PROMPT A |
Return the stretch of the Citadel review from "Actually, you have" through "major techno-entrepreneur?  Check.", copied word for word.
PROMPT B |
Decide whether each statement agrees with the Citadel review, answering yes or no and quoting the words from the review that settle it. (i) The reviewer calls the book Golden Age style military SF. (ii) The explosions show up right at the start of the book. (iii) Most of the bombing of major world cities takes place in this volume.
PROMPT C |
According to the Citadel review, what is the first volume called?

===== EXCERPT TO READ

Citadel by John Ringo (2011)

April 23, 2011 at 6:48 pm (military SF, science fiction)

So I peered into the Bag o’ Library Books and noticed the new John Ringo that I’d passed up a few minutes before.  I looked at my spouse:  “You got the John Ringo?”

“Sure,” he said.  “Why not?”

“I’ve read some of his stuff.  It has … explosions.”

He laughed, and I laughed, and later on I read the book, because sometimes explosions are just what a person’s in the mood for.

Actually, you have to wait a while for the explosions in this one, but they do turn up.  This book is a big chewy lump of Golden Age style military SF, with the added bonus of modern gender roles.

Squid-like hostile aliens?  Check.

High-tech friendly/neutral aliens?  Check.  (I think these guys are furry, but I’m not sure; Ringo forgot to describe them for those of us arriving late to the party.)

Lizard-like hostile aliens?  Check.

Key role played by a major techno-entrepreneur?  Check.

U.S.A. leads the way?  Check.

Major world cities bombed into oblivion?  Check.  (Actually, it seems that most of this happened in the first volume, called … wait for it … Live Free or Die, but there is some).

Imported alien technology including artificial gravity, working artificial intelligence, fabricators, and instantaneous travel-gates?  Check, check, check, check.

Humans adapt to and improve on all this incredibly (from alien perspective) fast?  Check.

==========
===== DATA PROVIDED

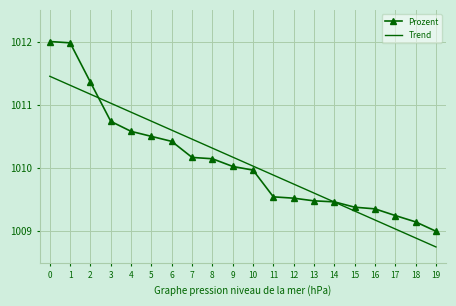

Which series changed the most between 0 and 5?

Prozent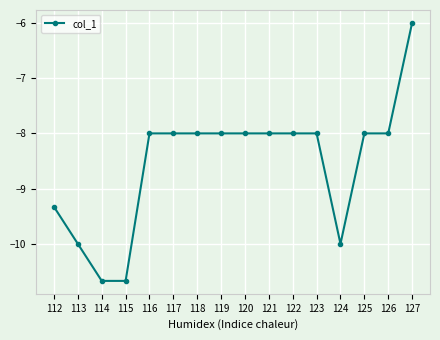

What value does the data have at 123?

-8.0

==========

WRITTEN RESPONSE A |
Actually, you have to wait a while for the explosions in this one, but they do turn up.  This book is a big chewy lump of Golden Age style military SF, with the added bonus of modern gender roles.

Squid-like hostile aliens?  Check.

High-tech friendly/neutral aliens?  Check.  (I think these guys are furry, but I’m not sure; Ringo forgot to describe them for those of us arriving late to the party.)

Lizard-like hostile aliens?  Check.

Key role played by a major techno-entrepreneur?  Check.

WRITTEN RESPONSE B |
(i) Yes: "This book is a big chewy lump of Golden Age style military SF"
(ii) No: "you have to wait a while for the explosions in this one"
(iii) No: "it seems that most of this happened in the first volume"

WRITTEN RESPONSE C |
The first volume is called Live Free or Die.